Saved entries
------------------------

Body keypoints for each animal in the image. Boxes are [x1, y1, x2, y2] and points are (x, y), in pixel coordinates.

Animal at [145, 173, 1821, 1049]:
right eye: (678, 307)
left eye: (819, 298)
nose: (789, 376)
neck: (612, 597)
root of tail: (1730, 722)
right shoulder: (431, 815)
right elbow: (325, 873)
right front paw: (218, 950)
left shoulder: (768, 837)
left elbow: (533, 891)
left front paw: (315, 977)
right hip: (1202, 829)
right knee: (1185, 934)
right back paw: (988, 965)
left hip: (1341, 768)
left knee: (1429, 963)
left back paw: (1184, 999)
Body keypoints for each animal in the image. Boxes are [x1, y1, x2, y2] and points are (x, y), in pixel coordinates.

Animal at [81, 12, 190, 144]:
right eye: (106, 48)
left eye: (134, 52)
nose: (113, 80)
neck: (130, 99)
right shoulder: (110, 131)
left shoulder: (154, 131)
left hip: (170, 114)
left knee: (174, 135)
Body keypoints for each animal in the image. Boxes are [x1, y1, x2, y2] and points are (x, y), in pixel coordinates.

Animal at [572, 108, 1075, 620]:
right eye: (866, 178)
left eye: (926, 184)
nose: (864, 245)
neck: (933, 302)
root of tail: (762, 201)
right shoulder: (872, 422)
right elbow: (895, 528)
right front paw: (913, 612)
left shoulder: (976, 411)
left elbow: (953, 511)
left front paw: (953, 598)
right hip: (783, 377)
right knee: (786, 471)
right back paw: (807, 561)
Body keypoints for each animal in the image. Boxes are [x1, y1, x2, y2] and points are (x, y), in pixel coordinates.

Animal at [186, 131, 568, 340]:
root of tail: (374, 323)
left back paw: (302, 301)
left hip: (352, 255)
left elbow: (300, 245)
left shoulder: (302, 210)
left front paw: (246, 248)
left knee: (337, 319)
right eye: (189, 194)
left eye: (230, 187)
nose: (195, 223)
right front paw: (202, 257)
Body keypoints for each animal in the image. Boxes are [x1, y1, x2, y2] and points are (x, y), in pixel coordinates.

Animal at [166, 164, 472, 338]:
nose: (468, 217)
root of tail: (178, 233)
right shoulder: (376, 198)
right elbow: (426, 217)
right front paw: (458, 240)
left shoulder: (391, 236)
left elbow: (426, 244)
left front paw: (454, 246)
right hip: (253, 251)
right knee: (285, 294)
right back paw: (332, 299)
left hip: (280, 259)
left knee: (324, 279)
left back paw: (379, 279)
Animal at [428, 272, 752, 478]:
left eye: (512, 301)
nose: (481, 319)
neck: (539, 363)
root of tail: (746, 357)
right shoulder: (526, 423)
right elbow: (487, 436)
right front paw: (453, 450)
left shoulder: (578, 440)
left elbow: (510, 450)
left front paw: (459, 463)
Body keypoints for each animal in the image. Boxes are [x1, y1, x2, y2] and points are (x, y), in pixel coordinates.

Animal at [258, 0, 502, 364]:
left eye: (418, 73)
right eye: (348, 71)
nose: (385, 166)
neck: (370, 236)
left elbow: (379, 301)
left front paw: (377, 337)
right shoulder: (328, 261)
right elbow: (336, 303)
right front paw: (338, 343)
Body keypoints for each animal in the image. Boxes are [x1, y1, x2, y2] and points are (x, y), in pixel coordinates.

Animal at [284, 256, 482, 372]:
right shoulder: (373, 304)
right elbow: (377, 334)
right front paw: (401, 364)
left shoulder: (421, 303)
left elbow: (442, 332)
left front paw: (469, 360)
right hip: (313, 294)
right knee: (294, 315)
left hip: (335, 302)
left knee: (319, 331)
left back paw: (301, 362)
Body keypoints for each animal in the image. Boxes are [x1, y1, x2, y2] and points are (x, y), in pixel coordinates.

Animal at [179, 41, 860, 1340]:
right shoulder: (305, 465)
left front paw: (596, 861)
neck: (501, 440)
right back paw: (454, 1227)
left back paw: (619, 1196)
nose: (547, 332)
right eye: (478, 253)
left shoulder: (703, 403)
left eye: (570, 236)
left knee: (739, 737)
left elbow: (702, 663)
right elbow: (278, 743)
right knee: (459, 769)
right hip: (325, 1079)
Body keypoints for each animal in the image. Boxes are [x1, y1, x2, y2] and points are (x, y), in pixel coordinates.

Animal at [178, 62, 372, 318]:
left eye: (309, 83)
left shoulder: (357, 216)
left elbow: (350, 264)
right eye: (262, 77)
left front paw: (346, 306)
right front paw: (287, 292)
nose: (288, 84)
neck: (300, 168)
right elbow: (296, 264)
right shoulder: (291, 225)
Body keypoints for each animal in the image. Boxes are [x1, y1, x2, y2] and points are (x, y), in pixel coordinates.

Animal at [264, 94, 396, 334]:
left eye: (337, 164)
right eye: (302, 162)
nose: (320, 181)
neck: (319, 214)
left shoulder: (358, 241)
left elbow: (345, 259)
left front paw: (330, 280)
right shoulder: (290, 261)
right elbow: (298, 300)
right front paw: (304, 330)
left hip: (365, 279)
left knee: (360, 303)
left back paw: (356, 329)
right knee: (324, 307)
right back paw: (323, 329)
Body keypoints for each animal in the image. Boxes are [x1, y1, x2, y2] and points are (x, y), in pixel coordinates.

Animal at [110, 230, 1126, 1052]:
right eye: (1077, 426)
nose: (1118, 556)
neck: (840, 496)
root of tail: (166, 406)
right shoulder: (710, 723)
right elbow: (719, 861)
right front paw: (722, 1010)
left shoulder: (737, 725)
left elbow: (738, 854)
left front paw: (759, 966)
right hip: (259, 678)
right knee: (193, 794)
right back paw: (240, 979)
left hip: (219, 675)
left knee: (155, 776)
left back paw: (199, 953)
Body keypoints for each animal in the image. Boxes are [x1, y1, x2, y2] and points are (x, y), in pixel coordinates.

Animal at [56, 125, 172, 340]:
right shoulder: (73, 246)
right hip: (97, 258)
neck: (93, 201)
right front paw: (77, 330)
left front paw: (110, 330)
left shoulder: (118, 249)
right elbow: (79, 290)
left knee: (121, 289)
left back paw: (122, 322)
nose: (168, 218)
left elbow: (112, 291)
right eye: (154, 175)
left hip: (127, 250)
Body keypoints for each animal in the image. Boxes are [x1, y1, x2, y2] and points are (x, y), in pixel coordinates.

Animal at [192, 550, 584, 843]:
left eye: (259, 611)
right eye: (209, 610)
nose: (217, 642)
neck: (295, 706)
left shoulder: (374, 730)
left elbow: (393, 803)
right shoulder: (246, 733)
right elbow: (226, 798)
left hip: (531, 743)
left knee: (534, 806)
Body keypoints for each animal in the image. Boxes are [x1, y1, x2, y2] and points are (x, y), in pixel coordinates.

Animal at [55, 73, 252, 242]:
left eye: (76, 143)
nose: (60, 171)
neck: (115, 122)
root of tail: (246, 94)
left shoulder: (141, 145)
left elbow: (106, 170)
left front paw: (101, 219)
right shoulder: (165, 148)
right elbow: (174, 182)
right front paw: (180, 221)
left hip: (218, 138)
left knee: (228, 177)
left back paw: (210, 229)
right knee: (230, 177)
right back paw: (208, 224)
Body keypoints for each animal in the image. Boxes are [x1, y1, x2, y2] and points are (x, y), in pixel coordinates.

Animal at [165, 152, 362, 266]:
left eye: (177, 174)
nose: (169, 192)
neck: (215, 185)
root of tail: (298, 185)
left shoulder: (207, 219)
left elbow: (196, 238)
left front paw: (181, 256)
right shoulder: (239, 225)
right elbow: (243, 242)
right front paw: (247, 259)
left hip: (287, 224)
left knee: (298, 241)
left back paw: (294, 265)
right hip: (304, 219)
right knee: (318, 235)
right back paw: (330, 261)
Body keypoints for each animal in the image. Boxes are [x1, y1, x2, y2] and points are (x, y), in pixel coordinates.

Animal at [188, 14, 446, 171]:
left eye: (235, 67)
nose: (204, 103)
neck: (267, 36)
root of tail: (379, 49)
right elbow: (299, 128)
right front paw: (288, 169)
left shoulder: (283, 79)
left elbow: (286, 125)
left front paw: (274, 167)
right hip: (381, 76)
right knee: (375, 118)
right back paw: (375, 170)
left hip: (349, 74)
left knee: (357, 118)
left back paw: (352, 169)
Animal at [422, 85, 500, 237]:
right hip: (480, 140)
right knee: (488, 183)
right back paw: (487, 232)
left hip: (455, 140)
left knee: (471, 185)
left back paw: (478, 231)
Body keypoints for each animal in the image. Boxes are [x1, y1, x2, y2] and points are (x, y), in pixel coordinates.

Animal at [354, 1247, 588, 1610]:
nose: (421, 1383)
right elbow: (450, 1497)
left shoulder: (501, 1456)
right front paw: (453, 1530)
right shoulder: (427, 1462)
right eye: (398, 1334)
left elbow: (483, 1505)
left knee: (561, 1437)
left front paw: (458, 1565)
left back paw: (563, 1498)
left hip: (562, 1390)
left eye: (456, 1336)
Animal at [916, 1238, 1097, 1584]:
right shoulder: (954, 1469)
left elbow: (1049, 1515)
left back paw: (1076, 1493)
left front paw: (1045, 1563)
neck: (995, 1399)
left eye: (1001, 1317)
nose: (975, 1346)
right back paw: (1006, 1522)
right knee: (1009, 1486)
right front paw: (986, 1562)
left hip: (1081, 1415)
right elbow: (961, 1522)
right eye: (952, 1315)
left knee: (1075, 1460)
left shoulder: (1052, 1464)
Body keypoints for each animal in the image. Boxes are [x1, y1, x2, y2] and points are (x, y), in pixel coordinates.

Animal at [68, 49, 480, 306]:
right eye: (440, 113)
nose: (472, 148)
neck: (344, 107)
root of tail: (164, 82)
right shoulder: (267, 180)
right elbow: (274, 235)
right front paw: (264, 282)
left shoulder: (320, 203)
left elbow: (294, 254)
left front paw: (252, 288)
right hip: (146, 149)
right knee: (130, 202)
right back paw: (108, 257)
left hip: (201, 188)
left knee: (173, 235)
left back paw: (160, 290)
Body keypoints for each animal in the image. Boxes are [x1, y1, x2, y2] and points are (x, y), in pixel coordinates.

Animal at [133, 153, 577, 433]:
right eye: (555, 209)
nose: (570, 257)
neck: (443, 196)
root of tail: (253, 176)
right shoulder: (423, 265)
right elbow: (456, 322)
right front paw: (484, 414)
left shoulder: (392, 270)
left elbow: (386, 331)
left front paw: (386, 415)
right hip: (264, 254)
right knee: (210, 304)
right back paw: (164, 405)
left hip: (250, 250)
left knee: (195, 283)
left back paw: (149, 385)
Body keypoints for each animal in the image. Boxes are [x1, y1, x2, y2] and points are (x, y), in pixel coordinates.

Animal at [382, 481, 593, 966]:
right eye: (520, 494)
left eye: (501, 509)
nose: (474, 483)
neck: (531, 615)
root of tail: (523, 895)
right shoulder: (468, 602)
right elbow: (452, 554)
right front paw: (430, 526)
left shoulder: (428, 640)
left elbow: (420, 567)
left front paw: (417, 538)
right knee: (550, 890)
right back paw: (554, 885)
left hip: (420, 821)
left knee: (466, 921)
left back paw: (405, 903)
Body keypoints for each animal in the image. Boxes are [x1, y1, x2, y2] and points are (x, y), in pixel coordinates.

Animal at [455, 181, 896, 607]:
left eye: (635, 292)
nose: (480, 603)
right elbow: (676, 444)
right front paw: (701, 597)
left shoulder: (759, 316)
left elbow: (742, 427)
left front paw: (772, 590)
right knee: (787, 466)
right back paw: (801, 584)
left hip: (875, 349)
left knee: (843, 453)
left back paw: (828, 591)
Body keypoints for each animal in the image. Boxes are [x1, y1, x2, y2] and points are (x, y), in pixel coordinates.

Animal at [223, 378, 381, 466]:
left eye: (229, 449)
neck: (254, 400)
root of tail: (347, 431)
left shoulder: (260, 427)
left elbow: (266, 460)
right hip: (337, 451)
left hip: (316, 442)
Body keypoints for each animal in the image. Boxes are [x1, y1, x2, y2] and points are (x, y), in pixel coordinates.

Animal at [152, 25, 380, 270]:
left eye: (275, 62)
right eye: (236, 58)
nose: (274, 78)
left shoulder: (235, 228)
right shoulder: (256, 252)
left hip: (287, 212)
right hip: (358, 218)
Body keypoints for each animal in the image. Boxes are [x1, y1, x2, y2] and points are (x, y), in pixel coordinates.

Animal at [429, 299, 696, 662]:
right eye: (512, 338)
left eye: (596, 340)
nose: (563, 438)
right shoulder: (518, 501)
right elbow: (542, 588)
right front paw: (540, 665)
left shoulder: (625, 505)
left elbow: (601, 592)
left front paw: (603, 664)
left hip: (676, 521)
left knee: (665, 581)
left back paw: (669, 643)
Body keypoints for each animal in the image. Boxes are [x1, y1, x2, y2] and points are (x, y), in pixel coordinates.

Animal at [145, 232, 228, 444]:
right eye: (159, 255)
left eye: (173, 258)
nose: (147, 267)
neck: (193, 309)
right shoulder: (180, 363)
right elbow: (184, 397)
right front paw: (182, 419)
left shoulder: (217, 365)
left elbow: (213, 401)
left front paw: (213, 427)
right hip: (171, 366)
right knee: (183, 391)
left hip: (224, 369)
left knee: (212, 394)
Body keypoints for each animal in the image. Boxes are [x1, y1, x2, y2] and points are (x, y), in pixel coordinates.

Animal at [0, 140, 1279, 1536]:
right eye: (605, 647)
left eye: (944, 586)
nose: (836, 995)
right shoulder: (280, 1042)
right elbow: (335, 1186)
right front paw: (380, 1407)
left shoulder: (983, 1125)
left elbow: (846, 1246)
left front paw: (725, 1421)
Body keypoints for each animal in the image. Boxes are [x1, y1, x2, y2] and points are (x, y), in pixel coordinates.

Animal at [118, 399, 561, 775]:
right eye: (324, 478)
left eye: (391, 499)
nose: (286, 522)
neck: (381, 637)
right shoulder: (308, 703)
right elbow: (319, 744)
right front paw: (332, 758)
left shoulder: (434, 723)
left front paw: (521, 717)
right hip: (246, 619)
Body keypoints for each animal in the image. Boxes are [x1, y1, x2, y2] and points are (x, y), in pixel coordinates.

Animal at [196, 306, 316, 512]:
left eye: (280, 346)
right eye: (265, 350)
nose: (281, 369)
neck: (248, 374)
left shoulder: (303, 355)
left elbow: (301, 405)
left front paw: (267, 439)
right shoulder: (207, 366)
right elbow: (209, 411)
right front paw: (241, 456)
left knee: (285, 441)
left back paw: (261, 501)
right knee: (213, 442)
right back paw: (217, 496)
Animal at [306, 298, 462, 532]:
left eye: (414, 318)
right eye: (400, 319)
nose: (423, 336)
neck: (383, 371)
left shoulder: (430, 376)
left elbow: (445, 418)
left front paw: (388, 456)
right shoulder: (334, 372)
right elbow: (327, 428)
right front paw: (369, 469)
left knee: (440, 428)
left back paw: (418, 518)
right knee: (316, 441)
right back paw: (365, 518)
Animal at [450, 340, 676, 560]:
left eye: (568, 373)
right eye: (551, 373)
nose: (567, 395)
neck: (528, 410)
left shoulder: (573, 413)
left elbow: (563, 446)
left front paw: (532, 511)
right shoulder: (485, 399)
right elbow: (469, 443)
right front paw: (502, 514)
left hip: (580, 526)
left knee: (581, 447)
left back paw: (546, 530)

------------------------

EXERCISE GOAL: Copy out, word for word, the part of the entries above that begins at the line with "right elbow: (296, 264)" and ends at the line with "neck: (115, 122)", including both.

RESULT:
right elbow: (296, 264)
right shoulder: (291, 225)
Body keypoints for each animal in the image. Boxes are [x1, y1, x2, y2] and points are (x, y), in pixel coordinates.

Animal at [264, 94, 396, 334]:
left eye: (337, 164)
right eye: (302, 162)
nose: (320, 181)
neck: (319, 214)
left shoulder: (358, 241)
left elbow: (345, 259)
left front paw: (330, 280)
right shoulder: (290, 261)
right elbow: (298, 300)
right front paw: (304, 330)
left hip: (365, 279)
left knee: (360, 303)
left back paw: (356, 329)
right knee: (324, 307)
right back paw: (323, 329)
Body keypoints for each animal in the image. Boxes are [x1, y1, x2, y2] and points are (x, y), in pixel coordinates.

Animal at [110, 230, 1126, 1052]:
right eye: (1077, 426)
nose: (1118, 556)
neck: (840, 496)
root of tail: (166, 406)
right shoulder: (710, 723)
right elbow: (719, 861)
right front paw: (722, 1010)
left shoulder: (737, 725)
left elbow: (738, 854)
left front paw: (759, 966)
right hip: (259, 678)
right knee: (193, 794)
right back paw: (240, 979)
left hip: (219, 675)
left knee: (155, 776)
left back paw: (199, 953)
Body keypoints for each animal in the image. Boxes are [x1, y1, x2, y2] and points are (x, y), in pixel coordinates.

Animal at [56, 125, 172, 340]:
right shoulder: (73, 246)
right hip: (97, 258)
neck: (93, 201)
right front paw: (77, 330)
left front paw: (110, 330)
left shoulder: (118, 249)
right elbow: (79, 290)
left knee: (121, 289)
left back paw: (122, 322)
nose: (168, 218)
left elbow: (112, 291)
right eye: (154, 175)
left hip: (127, 250)
Body keypoints for each animal in the image. Boxes are [x1, y1, x2, y2] and points are (x, y), in pixel coordinates.

Animal at [192, 550, 584, 843]:
left eye: (259, 611)
right eye: (209, 610)
nose: (217, 642)
neck: (295, 706)
left shoulder: (374, 730)
left elbow: (393, 803)
right shoulder: (246, 733)
right elbow: (226, 798)
left hip: (531, 743)
left knee: (534, 806)
Body keypoints for each animal in the image. Boxes are [x1, y1, x2, y2] and points are (x, y), in pixel coordinates.

Animal at [55, 73, 252, 242]:
left eye: (76, 143)
nose: (60, 171)
neck: (115, 122)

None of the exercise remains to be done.